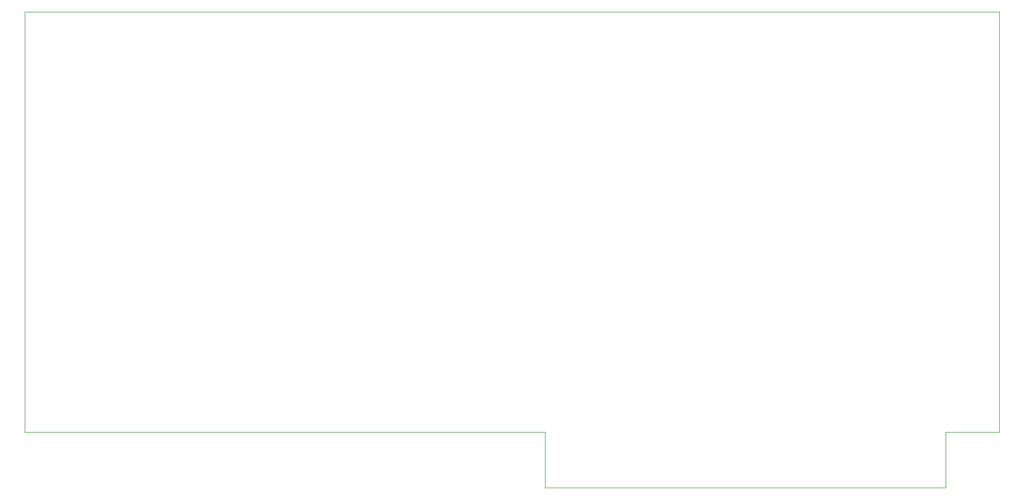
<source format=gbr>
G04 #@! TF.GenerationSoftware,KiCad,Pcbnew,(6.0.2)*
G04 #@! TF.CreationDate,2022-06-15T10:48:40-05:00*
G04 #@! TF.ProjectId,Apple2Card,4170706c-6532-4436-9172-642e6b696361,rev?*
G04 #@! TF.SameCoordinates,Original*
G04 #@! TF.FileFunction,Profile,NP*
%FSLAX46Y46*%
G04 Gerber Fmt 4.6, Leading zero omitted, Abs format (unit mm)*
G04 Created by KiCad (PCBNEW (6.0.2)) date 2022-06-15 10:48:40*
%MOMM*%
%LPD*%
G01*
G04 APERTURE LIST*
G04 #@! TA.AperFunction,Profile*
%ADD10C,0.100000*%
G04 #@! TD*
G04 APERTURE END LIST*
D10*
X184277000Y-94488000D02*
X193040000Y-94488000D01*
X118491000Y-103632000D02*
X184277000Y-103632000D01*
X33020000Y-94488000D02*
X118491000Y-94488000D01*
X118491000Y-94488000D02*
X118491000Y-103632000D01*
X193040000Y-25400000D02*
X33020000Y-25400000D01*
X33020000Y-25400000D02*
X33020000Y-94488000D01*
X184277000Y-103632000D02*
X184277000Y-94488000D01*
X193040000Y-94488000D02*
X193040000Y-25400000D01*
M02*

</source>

= = = = =

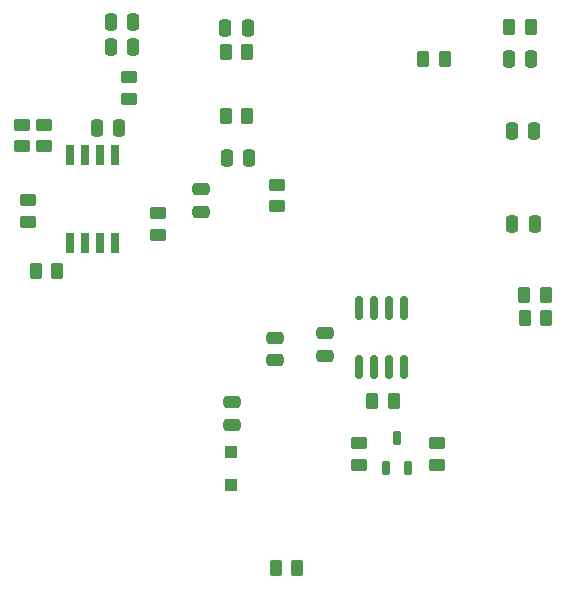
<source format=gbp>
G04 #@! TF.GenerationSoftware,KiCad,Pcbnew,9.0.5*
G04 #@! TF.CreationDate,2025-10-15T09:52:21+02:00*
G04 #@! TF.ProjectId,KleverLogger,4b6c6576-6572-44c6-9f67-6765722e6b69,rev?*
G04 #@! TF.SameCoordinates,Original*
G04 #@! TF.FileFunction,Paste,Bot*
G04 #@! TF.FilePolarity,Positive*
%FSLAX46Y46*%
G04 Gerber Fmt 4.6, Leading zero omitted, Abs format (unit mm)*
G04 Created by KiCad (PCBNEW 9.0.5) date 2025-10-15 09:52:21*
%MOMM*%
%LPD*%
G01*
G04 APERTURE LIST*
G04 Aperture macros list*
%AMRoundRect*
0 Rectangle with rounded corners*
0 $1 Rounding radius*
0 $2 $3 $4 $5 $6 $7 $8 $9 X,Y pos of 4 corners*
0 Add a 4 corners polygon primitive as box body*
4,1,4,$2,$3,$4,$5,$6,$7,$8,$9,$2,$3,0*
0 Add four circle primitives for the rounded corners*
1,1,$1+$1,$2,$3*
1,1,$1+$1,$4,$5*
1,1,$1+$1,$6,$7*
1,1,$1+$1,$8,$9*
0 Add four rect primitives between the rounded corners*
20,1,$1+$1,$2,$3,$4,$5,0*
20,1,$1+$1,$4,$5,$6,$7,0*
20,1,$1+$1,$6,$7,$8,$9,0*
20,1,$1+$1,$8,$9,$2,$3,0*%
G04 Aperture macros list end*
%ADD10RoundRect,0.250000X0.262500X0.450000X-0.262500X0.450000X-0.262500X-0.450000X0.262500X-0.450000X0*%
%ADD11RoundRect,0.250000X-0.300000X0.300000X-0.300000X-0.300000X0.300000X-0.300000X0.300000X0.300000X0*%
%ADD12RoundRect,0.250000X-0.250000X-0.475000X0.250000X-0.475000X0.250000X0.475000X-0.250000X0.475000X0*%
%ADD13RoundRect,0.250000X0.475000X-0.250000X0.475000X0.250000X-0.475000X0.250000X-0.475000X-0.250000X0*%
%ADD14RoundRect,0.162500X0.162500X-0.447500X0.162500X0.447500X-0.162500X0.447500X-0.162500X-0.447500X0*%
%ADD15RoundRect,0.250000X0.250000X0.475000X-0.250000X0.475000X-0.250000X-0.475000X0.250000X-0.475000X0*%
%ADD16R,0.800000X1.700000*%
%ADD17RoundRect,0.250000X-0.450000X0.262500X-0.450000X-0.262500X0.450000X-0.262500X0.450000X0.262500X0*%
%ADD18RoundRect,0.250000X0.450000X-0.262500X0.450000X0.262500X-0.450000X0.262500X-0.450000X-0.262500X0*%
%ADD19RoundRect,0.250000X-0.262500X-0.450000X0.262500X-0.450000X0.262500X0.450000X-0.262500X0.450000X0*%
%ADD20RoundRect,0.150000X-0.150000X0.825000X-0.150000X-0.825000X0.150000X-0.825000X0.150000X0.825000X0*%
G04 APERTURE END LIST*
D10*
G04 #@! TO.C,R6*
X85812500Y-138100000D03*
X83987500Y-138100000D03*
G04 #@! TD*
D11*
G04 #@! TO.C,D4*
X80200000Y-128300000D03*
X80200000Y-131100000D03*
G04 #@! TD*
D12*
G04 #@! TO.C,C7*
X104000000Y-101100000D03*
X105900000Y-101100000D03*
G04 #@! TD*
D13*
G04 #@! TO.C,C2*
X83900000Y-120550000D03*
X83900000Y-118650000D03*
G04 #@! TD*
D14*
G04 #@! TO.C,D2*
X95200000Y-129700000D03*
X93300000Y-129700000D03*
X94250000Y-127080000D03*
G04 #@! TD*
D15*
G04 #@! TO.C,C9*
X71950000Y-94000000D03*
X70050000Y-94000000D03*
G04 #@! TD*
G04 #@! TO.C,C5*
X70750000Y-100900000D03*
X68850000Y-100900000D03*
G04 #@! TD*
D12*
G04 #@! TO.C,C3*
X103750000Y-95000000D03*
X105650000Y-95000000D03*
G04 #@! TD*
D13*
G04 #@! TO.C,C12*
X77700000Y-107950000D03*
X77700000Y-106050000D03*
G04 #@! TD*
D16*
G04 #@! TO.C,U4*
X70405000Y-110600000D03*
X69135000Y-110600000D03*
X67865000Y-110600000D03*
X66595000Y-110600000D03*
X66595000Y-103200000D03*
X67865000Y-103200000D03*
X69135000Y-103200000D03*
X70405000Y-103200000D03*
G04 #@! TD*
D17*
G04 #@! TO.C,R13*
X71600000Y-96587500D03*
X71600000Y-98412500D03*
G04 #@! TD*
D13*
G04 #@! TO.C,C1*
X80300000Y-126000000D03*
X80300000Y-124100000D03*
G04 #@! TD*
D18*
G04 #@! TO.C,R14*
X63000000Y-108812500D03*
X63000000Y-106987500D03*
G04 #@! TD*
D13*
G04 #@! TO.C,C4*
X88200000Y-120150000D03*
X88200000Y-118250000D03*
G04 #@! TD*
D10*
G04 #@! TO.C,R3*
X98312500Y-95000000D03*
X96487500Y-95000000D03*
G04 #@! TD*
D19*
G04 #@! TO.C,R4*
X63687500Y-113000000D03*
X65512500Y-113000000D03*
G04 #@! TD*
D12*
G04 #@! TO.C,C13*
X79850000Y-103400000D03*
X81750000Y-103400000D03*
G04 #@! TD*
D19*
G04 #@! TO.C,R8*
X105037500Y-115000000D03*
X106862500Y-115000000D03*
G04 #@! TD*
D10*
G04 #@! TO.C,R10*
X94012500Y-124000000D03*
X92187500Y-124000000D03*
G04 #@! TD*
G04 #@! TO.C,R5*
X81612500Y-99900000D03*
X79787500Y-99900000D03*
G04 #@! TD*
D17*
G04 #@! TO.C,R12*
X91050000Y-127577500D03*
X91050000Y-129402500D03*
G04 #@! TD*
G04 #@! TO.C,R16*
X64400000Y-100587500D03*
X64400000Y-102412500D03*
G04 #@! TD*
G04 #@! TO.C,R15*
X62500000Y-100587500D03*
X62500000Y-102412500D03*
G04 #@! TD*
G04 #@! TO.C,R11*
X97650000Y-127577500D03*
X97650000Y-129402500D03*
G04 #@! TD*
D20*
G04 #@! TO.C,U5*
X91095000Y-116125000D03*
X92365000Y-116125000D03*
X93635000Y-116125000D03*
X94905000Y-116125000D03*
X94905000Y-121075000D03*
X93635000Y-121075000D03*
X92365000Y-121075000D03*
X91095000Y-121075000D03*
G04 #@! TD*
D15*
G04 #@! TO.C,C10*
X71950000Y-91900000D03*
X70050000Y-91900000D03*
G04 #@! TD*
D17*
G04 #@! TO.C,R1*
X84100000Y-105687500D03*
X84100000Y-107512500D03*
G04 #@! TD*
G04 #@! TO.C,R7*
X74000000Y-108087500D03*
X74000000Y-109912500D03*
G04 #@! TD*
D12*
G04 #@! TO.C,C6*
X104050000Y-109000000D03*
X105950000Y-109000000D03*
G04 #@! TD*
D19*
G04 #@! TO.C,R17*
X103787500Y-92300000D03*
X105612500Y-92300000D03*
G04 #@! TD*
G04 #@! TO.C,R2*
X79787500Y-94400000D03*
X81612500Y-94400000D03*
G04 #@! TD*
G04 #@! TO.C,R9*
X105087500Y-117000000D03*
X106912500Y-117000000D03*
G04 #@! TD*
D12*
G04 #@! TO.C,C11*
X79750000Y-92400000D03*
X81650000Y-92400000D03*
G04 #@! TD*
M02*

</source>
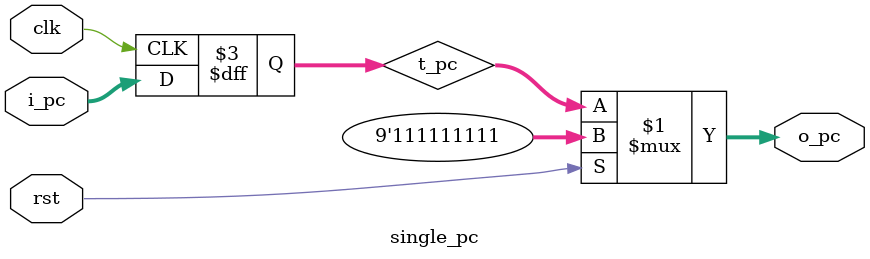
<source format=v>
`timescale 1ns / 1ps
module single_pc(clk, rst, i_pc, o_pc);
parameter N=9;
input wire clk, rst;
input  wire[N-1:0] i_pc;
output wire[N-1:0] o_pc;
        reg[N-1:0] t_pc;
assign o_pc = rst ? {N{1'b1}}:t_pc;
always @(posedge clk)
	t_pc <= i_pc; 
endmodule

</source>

= = = = =

EXERCISE OBJECTIVE » Copy each line in the listing where "corners" appears.

SOLUTION TO THIS TASK »
0 Rectangle with rounded corners*
0 $2 $3 $4 $5 $6 $7 $8 $9 X,Y pos of 4 corners*
0 Add a 4 corners polygon primitive as box body*
0 Add four circle primitives for the rounded corners*
0 Add four rect primitives between the rounded corners*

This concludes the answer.